● **Data extract**

___

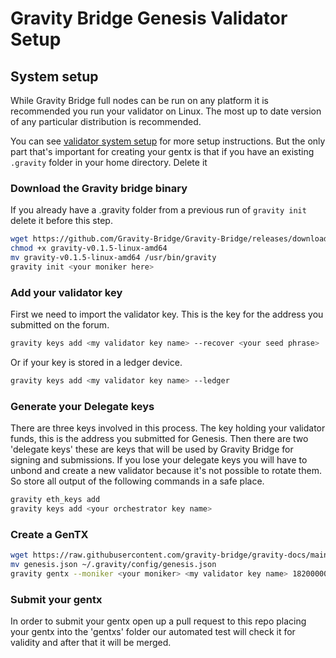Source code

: # Gravity Bridge Genesis Validator Setup

## System setup

While Gravity Bridge full nodes can be run on any platform it is recommended you run your validator on Linux. The most up to date version of any particular distribution is recommended.

You can see [validator system setup]() for more setup instructions. But the only part that's important for creating your gentx is that if you have an existing `.gravity` folder in your home directory.
Delete it

### Download the Gravity bridge binary

If you already have a .gravity folder from a previous run of `gravity init` delete it before this step.

```bash
wget https://github.com/Gravity-Bridge/Gravity-Bridge/releases/download/v1.0.0/gravity-v0.1.5-linux-amd64
chmod +x gravity-v0.1.5-linux-amd64
mv gravity-v0.1.5-linux-amd64 /usr/bin/gravity
gravity init <your moniker here>
```

### Add your validator key

First we need to import the validator key. This is the key for the address you submitted on the forum.

```bash
gravity keys add <my validator key name> --recover <your seed phrase>
```

Or if your key is stored in a ledger device.

```bash
gravity keys add <my validator key name> --ledger
```

### Generate your Delegate keys

There are three keys involved in this process. The key holding your validator funds, this is the address you submitted for Genesis. Then there are
two 'delegate keys' these are keys that will be used by Gravity Bridge for signing and submissions. If you lose your delegate keys you will have to
unbond and create a new validator because it's not possible to rotate them. So store all output of the following commands in a safe place.

```bash
gravity eth_keys add
gravity keys add <your orchestrator key name>
```

### Create a GenTX

```bash
wget https://raw.githubusercontent.com/gravity-bridge/gravity-docs/main/genesis.json
mv genesis.json ~/.gravity/config/genesis.json
gravity gentx --moniker <your moniker> <my validator key name> 182000000000ugraviton <orchestrator eth address> <orchestrator address> --chain-id=gravity-bridge-test2
```

### Submit your gentx

In order to submit your gentx open up a pull request to this repo placing your gentx into the 'gentxs' folder
our automated test will check it for validity and after that it will be merged.
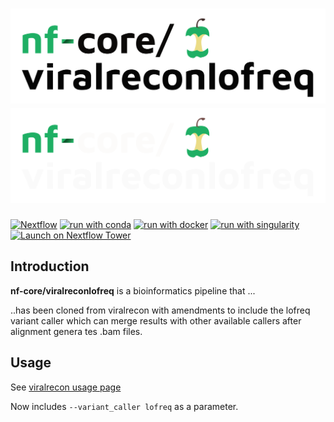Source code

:# ![nf-core/viralreconlofreq](docs/images/nf-core-viralreconlofreq_logo_light.png#gh-light-mode-only) ![nf-core/viralreconlofreq](docs/images/nf-core-viralreconlofreq_logo_dark.png#gh-dark-mode-only)

[![Nextflow](https://img.shields.io/badge/nextflow%20DSL2-%E2%89%A523.04.0-23aa62.svg)](https://www.nextflow.io/)
[![run with conda](http://img.shields.io/badge/run%20with-conda-3EB049?labelColor=000000&logo=anaconda)](https://docs.conda.io/en/latest/)
[![run with docker](https://img.shields.io/badge/run%20with-docker-0db7ed?labelColor=000000&logo=docker)](https://www.docker.com/)
[![run with singularity](https://img.shields.io/badge/run%20with-singularity-1d355c.svg?labelColor=000000)](https://sylabs.io/docs/)
[![Launch on Nextflow Tower](https://img.shields.io/badge/Launch%20%F0%9F%9A%80-Nextflow%20Tower-%234256e7)](https://tower.nf/launch?pipeline=https://github.com/nf-core/viralreconlofreq)


## Introduction

**nf-core/viralreconlofreq** is a bioinformatics pipeline that ...

..has been cloned from viralrecon with amendments to include the lofreq variant caller which can merge results with other available callers after alignment genera
tes .bam files.



## Usage
See [viralrecon usage page](https://nf-co.re/viralrecon/2.6.0/docs/usage/)

Now includes `--variant_caller lofreq` as a parameter.


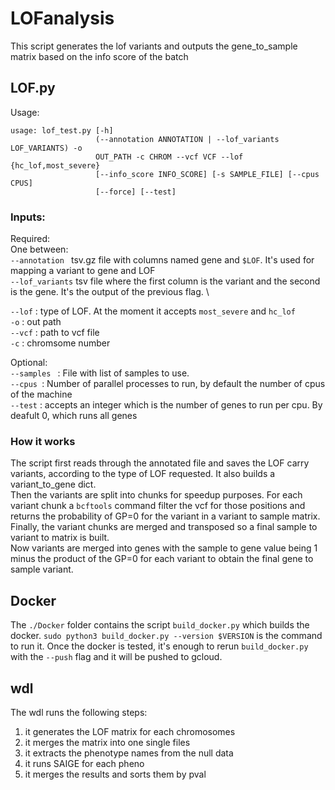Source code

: # LOFanalysis

This script generates the lof variants and outputs the gene_to_sample matrix based on the info score of the batch

## LOF.py
Usage:
```
usage: lof_test.py [-h]
                   (--annotation ANNOTATION | --lof_variants LOF_VARIANTS) -o
                   OUT_PATH -c CHROM --vcf VCF --lof {hc_lof,most_severe}
                   [--info_score INFO_SCORE] [-s SAMPLE_FILE] [--cpus CPUS]
                   [--force] [--test]
```
### Inputs:
Required:\
One between:\
`--annotation ` tsv.gz file with columns named gene and `$LOF`. It's used for mapping a variant to gene and LOF\
`--lof_variants` tsv file where the first column is the variant and the second is the gene. It's the output of the previous flag. \

`--lof` : type of LOF. At the moment it accepts `most_severe` and `hc_lof`\
`-o` : out path\
`--vcf` : path to vcf file \
`-c` : chromsome number 


Optional:\
`--samples ` : File with list of samples to use.\
`--cpus `: Number of parallel processes to run, by default the number of cpus of the machine\
`--test`  : accepts an integer which is the number of genes to run per cpu. By deafult 0, which runs all genes 


### How it works

The script first reads through the annotated file and saves the LOF carry variants, according to the type of LOF requested. It also builds a variant_to_gene dict.\
Then the variants are split into chunks for speedup purposes. For each variant chunk a `bcftools` command filter the vcf for those positions and returns the probability of GP=0 for the variant in a variant to sample matrix.\
Finally, the variant chunks are merged and transposed so a final sample to variant to matrix is built.\
Now variants are merged into genes with the sample to gene value being 1 minus the product of the GP=0 for each variant to obtain the final gene to sample variant.

## Docker

The `./Docker` folder contains the script `build_docker.py` which builds the docker. `sudo python3 build_docker.py --version $VERSION` is the command to run it. 
Once the docker is tested, it's enough to rerun `build_docker.py` with the `--push` flag and it will be pushed to gcloud.

## wdl


The wdl runs the following steps:
1) it generates the LOF matrix for each chromosomes 
2) it merges the matrix into one single files 
3) it extracts the phenotype names from the null data 
4) it runs SAIGE for each pheno 
5) it merges the results and sorts them by pval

___

● **What needs to be done**
Show every line in the entries where the string "from" occurs.

● **Output**
If you already have a .gravity folder from a previous run of `gravity init` delete it before this step.
..has been cloned from viralrecon with amendments to include the lofreq variant caller which can merge results with other available callers after alignment genera
3) it extracts the phenotype names from the null data 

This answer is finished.